WORK TASK
Copy out the text read from each of the records below, substituting "doménové jméno" for every "doména" and leaving everything else unchanged. Leave the pictures out of your answer.

DATA EXTRACTS
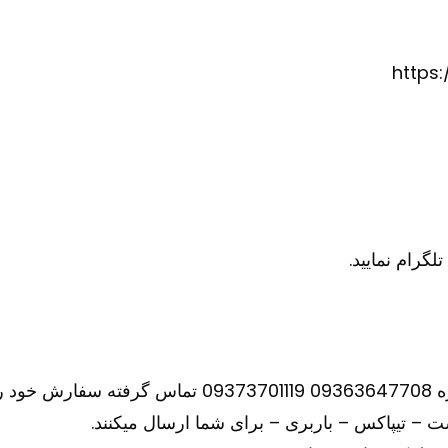
https
نید.
– تیپاکس – باربری – برای شما ارسال میکنند.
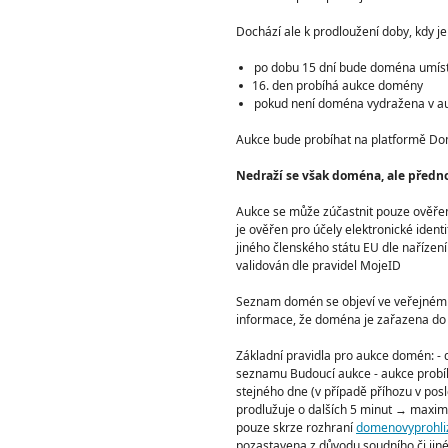
Dochází ale k prodloužení doby, kdy je
po dobu 15 dní bude doména umís
den probíhá aukce domény
pokud není doména vydražena v aukc
Aukce bude probíhat na platformě Do
Nedraží se však doména, ale přednos
Aukce se může zúčastnit pouze ověřen
je ověřen pro účely elektronické identi
jiného členského státu EU dle nařízen
validován dle pravidel MojeID
Seznam domén se objeví ve veřejné
informace, že doména je zařazena do
Základní pravidla pro aukce domén: -
seznamu Budoucí aukce - aukce probíh
stejného dne (v případě příhozu v pos
prodlužuje o dalších 5 minut → maximá
pouze skrze rozhraní
domenovyprohli
pozastavena z důvodu soudního či jin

TASK RESULT
https
نید.
– تیپاکس – باربری – برای شما ارسال میکنند.
Dochází ale k prodloužení doby, kdy je
po dobu 15 dní bude doménové jméno umís
den probíhá aukce domény
pokud není doménové jméno vydražena v aukc
Aukce bude probíhat na platformě Do
Nedraží se však doménové jméno, ale přednos
Aukce se může zúčastnit pouze ověřen
je ověřen pro účely elektronické identi
jiného členského státu EU dle nařízen
validován dle pravidel MojeID
Seznam domén se objeví ve veřejné
informace, že doménové jméno je zařazena do
Základní pravidla pro aukce domén: -
seznamu Budoucí aukce - aukce probíh
stejného dne (v případě příhozu v pos
prodlužuje o dalších 5 minut → maximá
pouze skrze rozhraní
domenovyprohli
pozastavena z důvodu soudního či jin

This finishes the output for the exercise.